Task to carry out: Copy all of the records below word for word, and leave the pictures out.

Figure understanding tasks

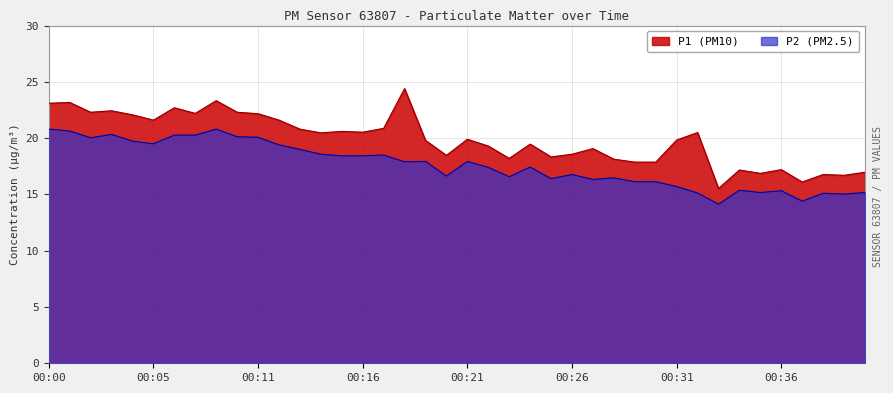

At which label does P1 reach its minimum?

00:33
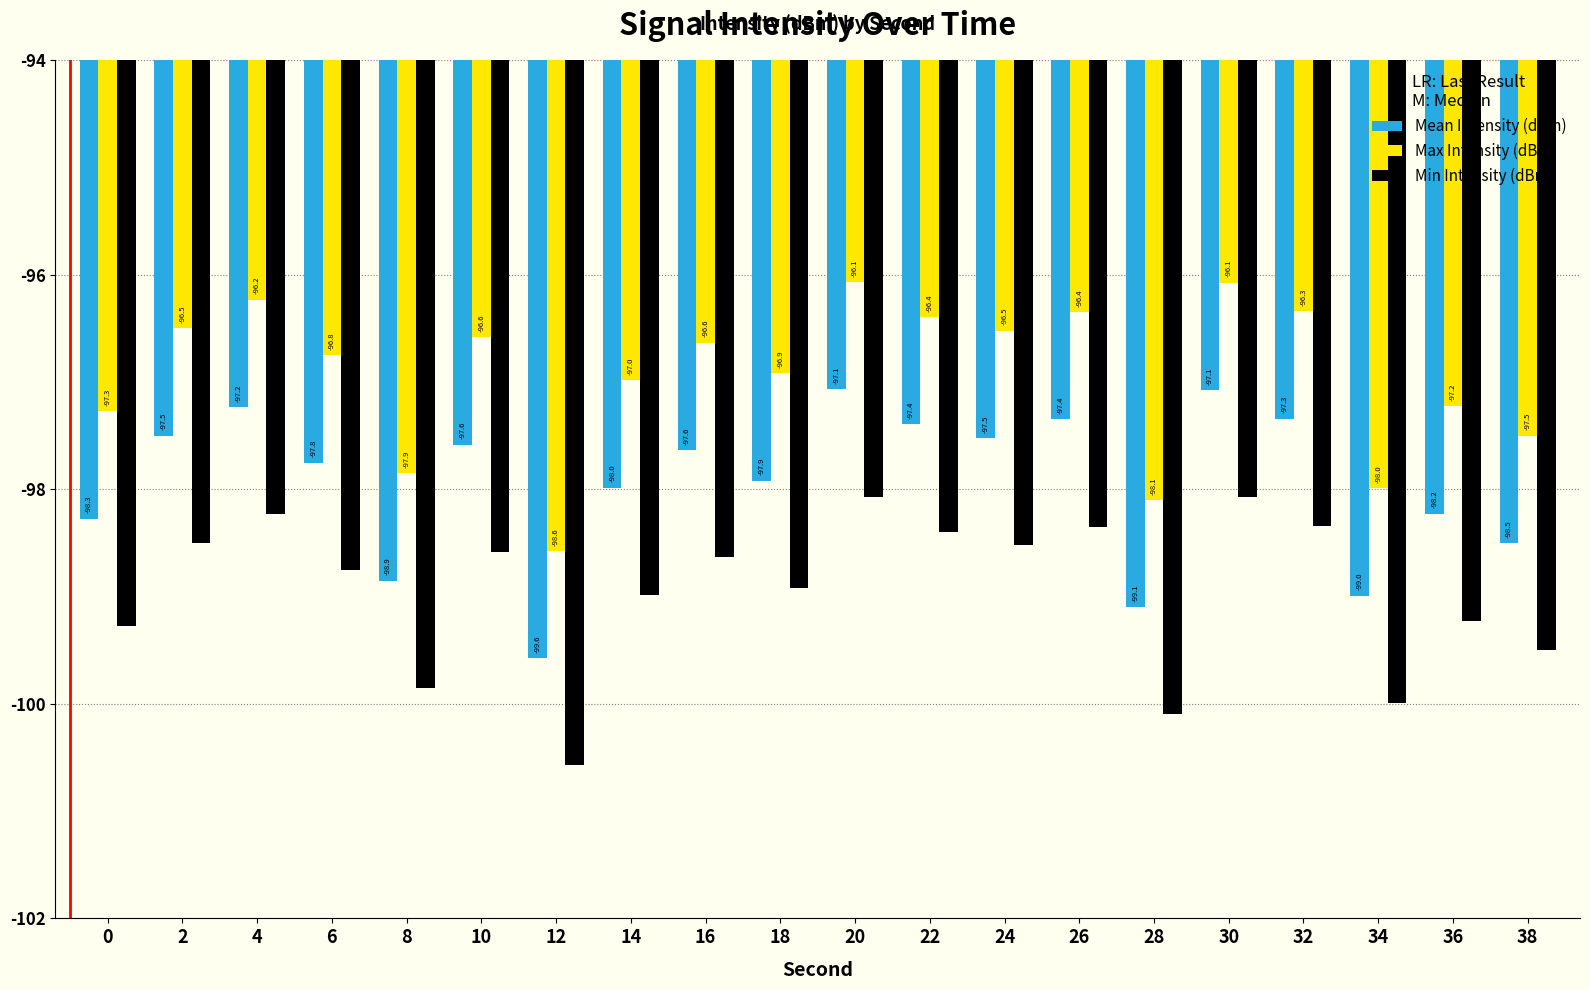

List the series in order of their peak value, lowest first.

Min Intensity (dBm), Mean Intensity (dBm), Max Intensity (dBm)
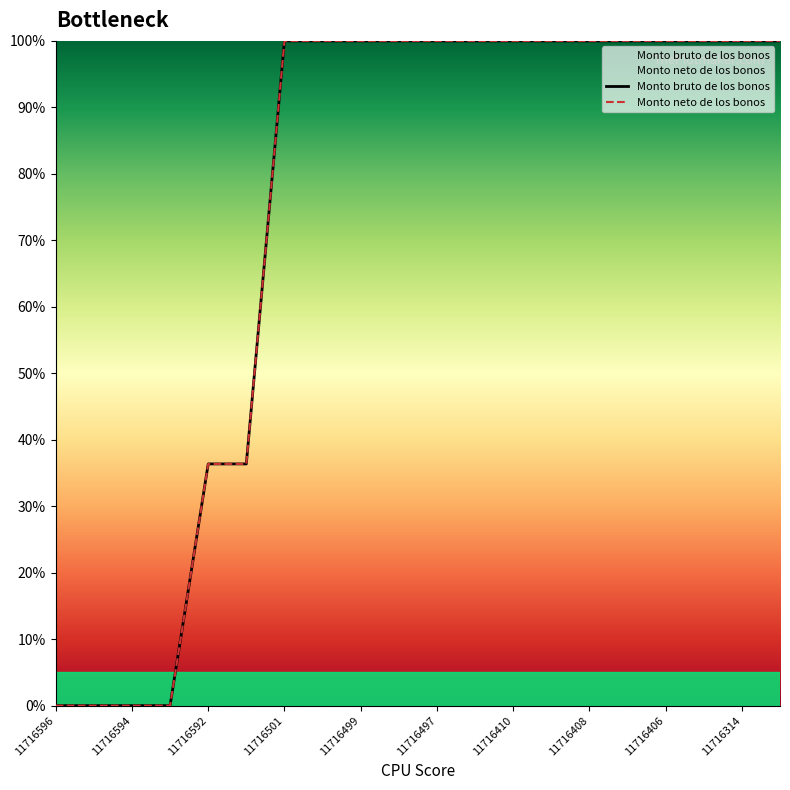

Count the number of categories in the chart.

20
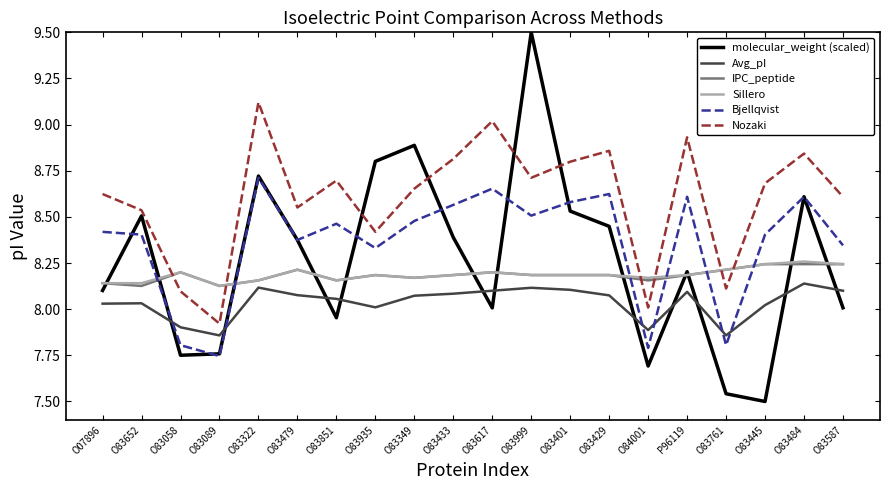

What is the sum of all Avg_pI values?

160.7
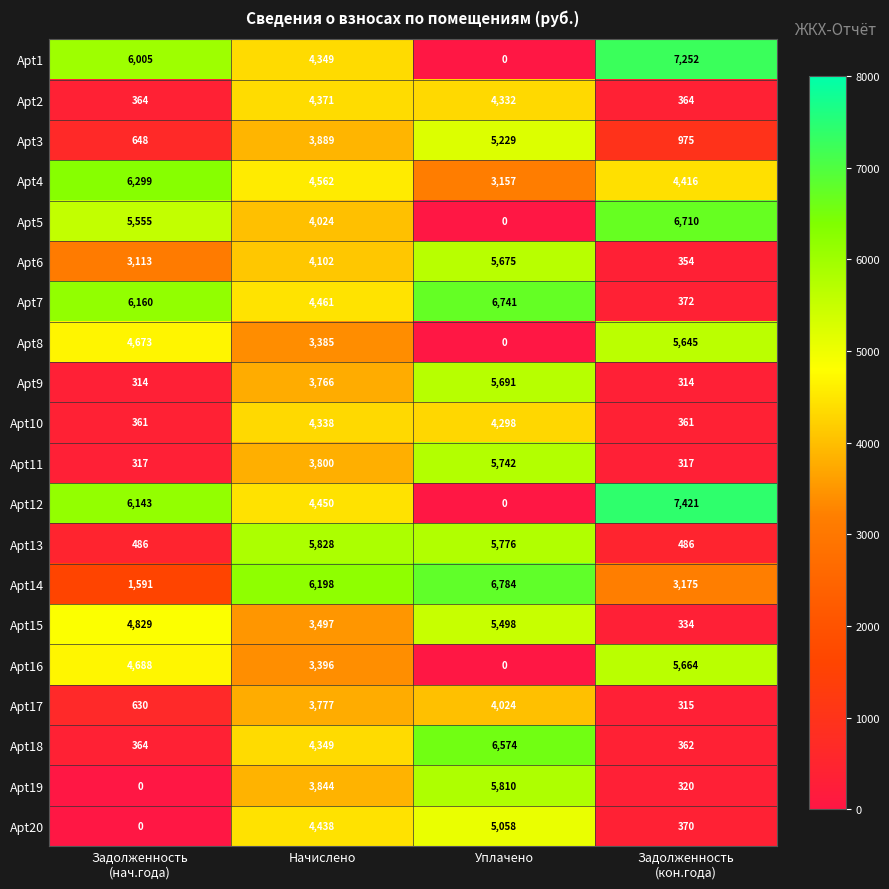

Where is Apt11 nearest to the value 3029?

Начислено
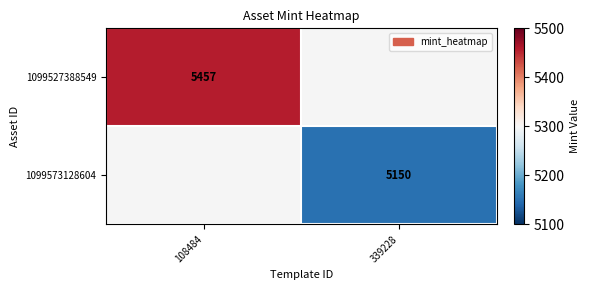

The 1099573128604 series shows 3199 at 339228. True or false?

False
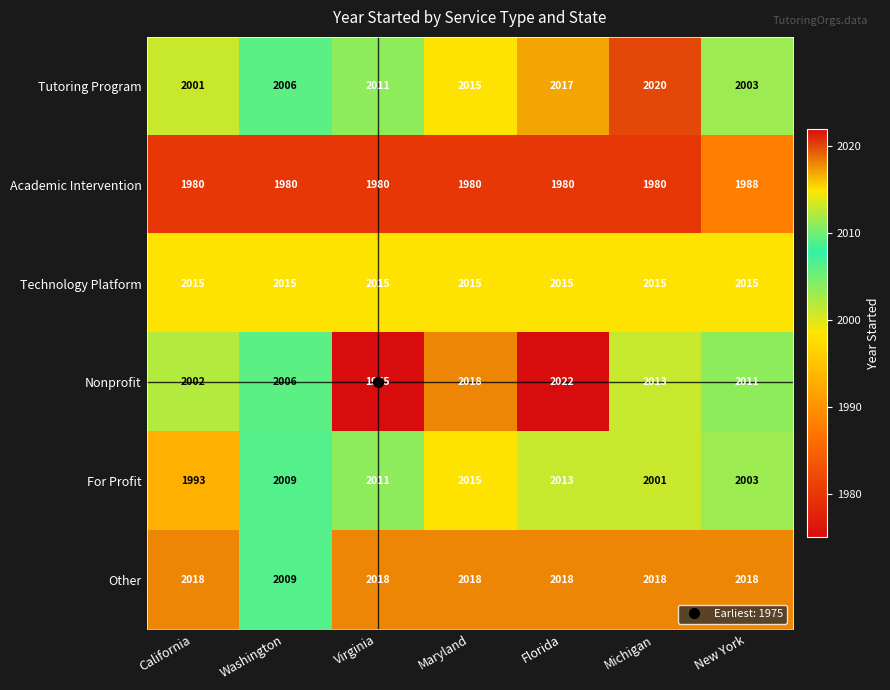

Count the number of data series in this chart.

6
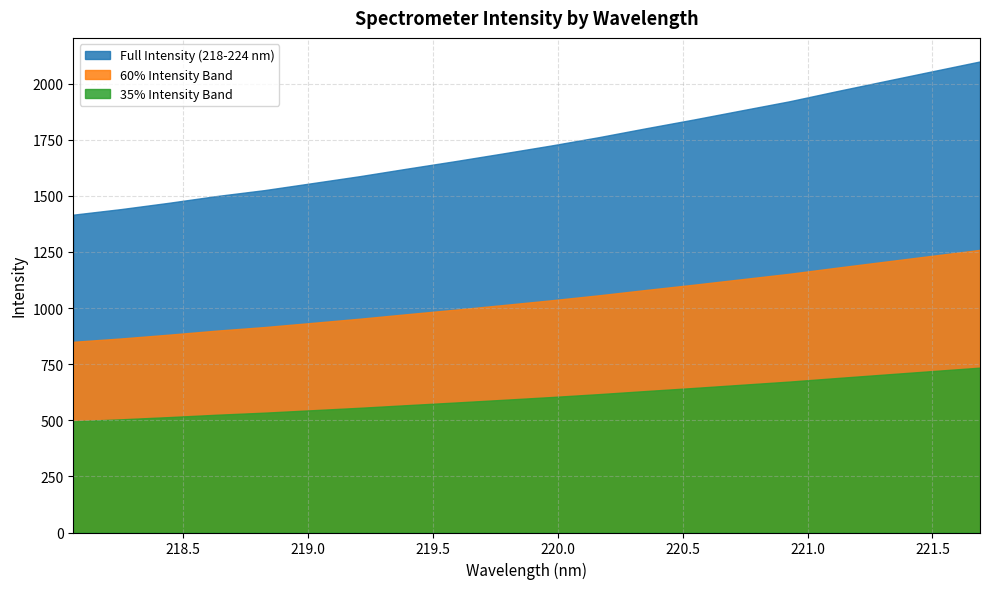

What is the difference between the maximum and minimum values in the Full Intensity (218-224 nm) series?

682.6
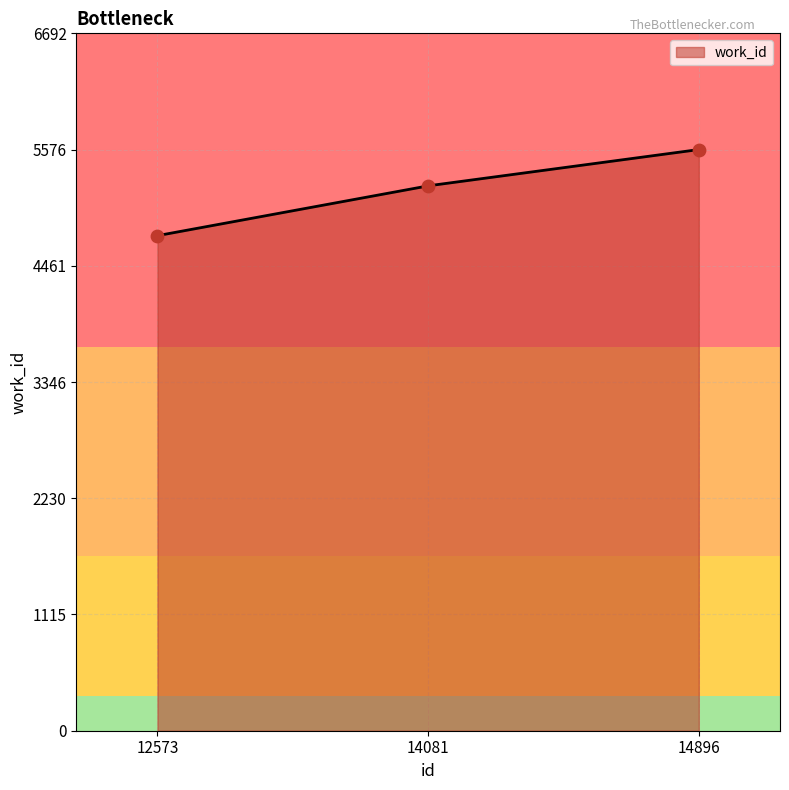

Approximately how many times larger is the value at 12573 compared to 14081?

0.9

Output of the task:
At which label does P1 reach its minimum?

00:33

List the series in order of their peak value, lowest first.

Min Intensity (dBm), Mean Intensity (dBm), Max Intensity (dBm)

Count the number of categories in the chart.

20

What is the sum of all Avg_pI values?

160.7

Where is Apt11 nearest to the value 3029?

Начислено

The 1099573128604 series shows 3199 at 339228. True or false?

False

Count the number of data series in this chart.

6

What is the difference between the maximum and minimum values in the Full Intensity (218-224 nm) series?

682.6

Approximately how many times larger is the value at 12573 compared to 14081?

0.9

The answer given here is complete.